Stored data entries
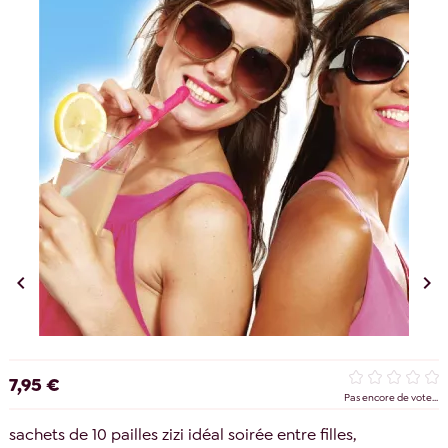


7,95 €
Pas encore de vote...
sachets de 10 pailles zizi idéal soirée entre filles,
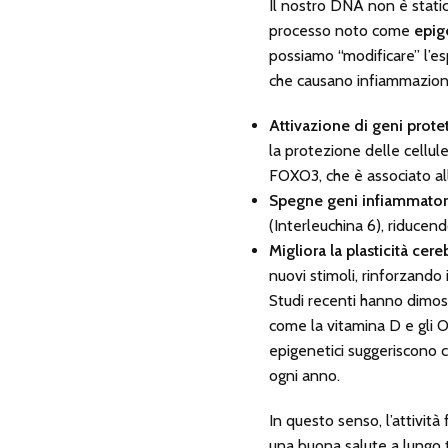
Il nostro DNA non è statico
processo noto come
epig
possiamo “modificare” l’esp
che causano infiammazione 
Attivazione di geni protet
la protezione delle cellule
FOXO3, che è associato al
Spegne geni infiammator
(Interleuchina 6), riducendo
Migliora la plasticità cer
nuovi stimoli, rinforzando
Studi recenti hanno dimost
come la vitamina D e gli O
epigenetici suggeriscono c
ogni anno.
In questo senso, l’attivit
una buona salute a lungo 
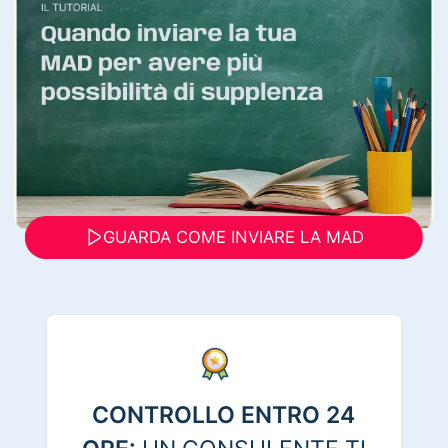
GUARDA COME INVIARE LA MAD
CONTROLLO ENTRO 24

# Directive
Please output the records exactly, leaving the pictures out.

# Output for this task


7,95 €
Pas encore de vote...
sachets de 10 pailles zizi idéal soirée entre filles,
Il nostro DNA non è statico
processo noto come
epig
possiamo “modificare” l’esp
che causano infiammazione 
Attivazione di geni protet
la protezione delle cellule
FOXO3, che è associato al
Spegne geni infiammator
(Interleuchina 6), riducendo
Migliora la plasticità cer
nuovi stimoli, rinforzando
Studi recenti hanno dimost
come la vitamina D e gli O
epigenetici suggeriscono c
ogni anno.
In questo senso, l’attivit
una buona salute a lungo 
GUARDA COME INVIARE LA MAD
CONTROLLO ENTRO 24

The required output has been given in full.